Excerpt:
=-=-=
So, based on the previous time push backs, and Atlas telling the absolute soonest product will come back. I'm guessing we're going to be waiting at least another year, before they even start shipping n code 55 from the factory. I have decided to make the switch to ME and put in the transition work and tuning. I did respond to Mr. Kolnoski's email and let him know how I and a lot of other modelers felt. Mainly because this is a problem that could've been prevented by keeping manufacturing in the US, and actually communicating with their consumers to explain why we would be paying a couple bucks more for some products. Which I said in an earlier post, a real American would have been humble to pay to keep our product here and help our economy.


----------



## Carl

Let me add to the frustration with Atlas. It is my understanding that they knew about the manufacturing issue prior to there occurrence and did not respond in a proactive manner....in other words, who ever was managing the matter was sleeping. Further, they could using air delivery, but found it too costly. All of this is really making very little sense, in business terms.
=-=-=
Instruction 1:
In the rows, starting at the line that contains "Das Auswahlverfahren besteht" and ending at the last line of the rows, swap "Leistungstest" for "Wissenstest" and give those lines back with nothing else changed.

Stored items from a collection:
=-=-=
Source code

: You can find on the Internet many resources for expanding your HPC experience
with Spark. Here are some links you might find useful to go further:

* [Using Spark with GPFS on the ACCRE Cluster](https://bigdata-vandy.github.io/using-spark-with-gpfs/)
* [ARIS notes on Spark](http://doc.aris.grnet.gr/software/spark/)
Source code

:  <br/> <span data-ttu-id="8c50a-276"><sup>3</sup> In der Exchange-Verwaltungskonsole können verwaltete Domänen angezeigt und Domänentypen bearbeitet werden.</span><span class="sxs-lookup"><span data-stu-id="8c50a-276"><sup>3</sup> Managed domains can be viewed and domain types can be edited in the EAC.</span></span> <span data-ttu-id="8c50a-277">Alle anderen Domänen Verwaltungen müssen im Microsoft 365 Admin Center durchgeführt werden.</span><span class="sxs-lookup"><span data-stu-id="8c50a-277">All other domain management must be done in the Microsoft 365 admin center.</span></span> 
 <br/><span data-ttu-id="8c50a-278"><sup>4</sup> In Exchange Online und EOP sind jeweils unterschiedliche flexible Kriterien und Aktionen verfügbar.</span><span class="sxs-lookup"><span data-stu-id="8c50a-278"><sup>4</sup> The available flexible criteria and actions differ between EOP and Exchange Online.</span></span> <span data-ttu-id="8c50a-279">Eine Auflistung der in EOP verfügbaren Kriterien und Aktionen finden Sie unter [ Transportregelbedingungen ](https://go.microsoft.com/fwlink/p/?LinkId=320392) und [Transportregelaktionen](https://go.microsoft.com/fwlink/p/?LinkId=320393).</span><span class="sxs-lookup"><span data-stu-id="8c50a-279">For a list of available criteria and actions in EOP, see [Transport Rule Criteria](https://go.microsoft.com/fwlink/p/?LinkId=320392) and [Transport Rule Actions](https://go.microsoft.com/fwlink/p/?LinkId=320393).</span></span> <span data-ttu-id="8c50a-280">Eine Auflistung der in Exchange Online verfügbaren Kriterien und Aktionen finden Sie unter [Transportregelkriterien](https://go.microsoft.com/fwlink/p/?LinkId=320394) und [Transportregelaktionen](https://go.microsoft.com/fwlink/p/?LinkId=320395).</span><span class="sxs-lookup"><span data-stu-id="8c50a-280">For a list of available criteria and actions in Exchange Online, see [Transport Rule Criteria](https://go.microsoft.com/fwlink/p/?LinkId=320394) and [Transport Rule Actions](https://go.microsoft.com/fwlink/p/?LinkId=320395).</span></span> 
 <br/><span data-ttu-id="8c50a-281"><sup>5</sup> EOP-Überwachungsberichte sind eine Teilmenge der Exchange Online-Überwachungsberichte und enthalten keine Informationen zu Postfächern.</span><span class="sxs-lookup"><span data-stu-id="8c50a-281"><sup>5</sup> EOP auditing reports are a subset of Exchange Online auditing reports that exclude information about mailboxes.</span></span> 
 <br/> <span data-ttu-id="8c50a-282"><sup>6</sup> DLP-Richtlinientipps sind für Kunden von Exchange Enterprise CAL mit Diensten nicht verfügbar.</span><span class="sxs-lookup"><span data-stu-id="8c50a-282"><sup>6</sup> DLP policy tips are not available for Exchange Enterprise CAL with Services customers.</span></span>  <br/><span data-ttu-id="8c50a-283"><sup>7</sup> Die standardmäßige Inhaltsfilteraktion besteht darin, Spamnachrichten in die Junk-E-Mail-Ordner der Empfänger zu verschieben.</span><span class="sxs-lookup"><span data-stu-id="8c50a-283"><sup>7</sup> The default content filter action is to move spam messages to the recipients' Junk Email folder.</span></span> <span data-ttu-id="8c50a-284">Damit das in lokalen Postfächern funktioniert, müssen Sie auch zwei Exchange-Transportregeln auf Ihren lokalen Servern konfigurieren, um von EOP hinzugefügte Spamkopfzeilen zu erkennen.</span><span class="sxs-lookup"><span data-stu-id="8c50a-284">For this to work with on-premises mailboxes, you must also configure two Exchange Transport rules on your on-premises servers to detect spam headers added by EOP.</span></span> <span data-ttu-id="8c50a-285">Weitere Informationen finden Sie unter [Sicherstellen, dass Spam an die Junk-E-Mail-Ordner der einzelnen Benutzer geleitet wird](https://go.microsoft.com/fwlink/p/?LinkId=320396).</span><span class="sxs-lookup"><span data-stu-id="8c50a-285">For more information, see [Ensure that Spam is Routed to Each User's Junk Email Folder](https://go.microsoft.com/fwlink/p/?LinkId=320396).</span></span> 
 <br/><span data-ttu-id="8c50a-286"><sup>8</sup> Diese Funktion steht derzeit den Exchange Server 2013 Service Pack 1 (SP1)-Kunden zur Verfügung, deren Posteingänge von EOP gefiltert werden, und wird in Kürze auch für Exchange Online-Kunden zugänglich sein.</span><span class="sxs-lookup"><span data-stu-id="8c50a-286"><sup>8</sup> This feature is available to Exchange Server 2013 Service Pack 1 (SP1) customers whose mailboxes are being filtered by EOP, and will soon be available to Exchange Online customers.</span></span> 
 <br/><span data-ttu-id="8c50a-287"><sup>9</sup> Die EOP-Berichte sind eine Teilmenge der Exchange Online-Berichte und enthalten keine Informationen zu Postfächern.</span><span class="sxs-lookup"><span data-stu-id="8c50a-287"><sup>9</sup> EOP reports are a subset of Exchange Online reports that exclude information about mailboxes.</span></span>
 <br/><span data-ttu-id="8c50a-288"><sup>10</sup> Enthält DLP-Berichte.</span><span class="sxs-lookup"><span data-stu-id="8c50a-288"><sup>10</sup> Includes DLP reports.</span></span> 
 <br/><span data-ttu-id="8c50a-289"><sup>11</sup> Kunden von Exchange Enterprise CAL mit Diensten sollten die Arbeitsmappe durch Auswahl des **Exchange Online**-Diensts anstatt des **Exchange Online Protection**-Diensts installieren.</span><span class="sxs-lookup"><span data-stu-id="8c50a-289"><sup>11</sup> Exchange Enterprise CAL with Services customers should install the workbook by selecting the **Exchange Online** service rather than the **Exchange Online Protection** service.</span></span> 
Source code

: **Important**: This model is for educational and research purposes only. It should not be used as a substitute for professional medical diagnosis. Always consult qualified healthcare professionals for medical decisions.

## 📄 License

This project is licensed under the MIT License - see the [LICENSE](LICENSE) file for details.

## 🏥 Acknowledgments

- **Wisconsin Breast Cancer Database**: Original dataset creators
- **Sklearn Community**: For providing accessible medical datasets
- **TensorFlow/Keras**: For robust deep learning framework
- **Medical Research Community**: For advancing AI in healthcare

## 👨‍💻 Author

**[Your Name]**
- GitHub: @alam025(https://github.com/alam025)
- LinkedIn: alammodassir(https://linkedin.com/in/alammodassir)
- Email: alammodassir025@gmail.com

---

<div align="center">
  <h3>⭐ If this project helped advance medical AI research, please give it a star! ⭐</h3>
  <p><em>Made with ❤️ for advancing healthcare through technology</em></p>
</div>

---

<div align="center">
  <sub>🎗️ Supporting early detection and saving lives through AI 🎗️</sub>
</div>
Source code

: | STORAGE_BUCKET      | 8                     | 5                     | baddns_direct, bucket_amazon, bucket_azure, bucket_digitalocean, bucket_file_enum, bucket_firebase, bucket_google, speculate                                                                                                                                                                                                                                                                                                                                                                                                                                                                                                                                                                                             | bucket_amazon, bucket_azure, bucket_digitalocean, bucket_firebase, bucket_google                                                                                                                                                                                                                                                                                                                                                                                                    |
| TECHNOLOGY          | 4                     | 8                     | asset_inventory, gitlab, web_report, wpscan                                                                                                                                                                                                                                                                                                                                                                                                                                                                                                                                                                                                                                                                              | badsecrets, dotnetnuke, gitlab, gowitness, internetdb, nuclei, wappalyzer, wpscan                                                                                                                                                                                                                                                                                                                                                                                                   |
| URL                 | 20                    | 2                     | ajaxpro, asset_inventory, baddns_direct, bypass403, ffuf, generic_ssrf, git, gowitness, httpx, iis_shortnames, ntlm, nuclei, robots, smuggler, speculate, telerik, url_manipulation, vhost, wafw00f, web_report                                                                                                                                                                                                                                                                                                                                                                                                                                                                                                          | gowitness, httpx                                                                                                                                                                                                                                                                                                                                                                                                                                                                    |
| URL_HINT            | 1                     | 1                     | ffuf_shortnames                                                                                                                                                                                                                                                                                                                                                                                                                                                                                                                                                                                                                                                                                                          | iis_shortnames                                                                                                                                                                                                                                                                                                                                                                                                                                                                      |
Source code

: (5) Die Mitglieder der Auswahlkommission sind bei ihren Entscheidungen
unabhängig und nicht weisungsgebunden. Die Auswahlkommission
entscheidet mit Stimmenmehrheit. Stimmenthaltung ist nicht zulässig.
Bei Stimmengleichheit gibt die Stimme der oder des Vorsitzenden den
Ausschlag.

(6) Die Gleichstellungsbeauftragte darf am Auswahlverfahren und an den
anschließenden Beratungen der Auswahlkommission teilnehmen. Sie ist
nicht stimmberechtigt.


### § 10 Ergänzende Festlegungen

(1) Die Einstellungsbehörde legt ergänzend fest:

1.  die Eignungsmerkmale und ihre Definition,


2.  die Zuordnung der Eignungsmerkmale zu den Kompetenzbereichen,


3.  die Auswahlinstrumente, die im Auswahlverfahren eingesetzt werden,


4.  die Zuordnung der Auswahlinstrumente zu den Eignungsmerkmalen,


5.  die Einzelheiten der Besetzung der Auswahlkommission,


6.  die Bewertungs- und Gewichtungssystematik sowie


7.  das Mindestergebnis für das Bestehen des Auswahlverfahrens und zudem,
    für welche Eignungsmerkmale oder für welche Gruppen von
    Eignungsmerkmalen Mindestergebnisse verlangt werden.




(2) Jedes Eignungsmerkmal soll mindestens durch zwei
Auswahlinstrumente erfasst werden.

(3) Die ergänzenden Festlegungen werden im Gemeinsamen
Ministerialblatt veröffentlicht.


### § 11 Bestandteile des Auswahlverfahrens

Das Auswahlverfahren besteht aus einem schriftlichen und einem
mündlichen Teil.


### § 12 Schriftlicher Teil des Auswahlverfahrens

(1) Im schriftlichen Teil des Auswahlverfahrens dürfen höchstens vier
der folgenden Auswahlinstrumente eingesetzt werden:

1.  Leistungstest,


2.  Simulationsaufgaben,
=-=-=
Instruction 2:
Using only the forum excerpt, say whether each statement agrees with it, answering yes or no and quoting the words that decide it. (a) The first writer replied to Mr. Kolnoski's email. (b) The first writer has decided to switch to ME. (c) The first writer expects the factory to start shipping within a few months.

Exercise result 1:
Das Auswahlverfahren besteht aus einem schriftlichen und einem
mündlichen Teil.


### § 12 Schriftlicher Teil des Auswahlverfahrens

(1) Im schriftlichen Teil des Auswahlverfahrens dürfen höchstens vier
der folgenden Auswahlinstrumente eingesetzt werden:

1.  Wissenstest,


2.  Simulationsaufgaben,

Exercise result 2:
(a) Yes: "I did respond to Mr. Kolnoski's email"
(b) Yes: "I have decided to make the switch to ME"
(c) No: "I'm guessing we're going to be waiting at least another year, before they even start shipping n code 55 from the factory"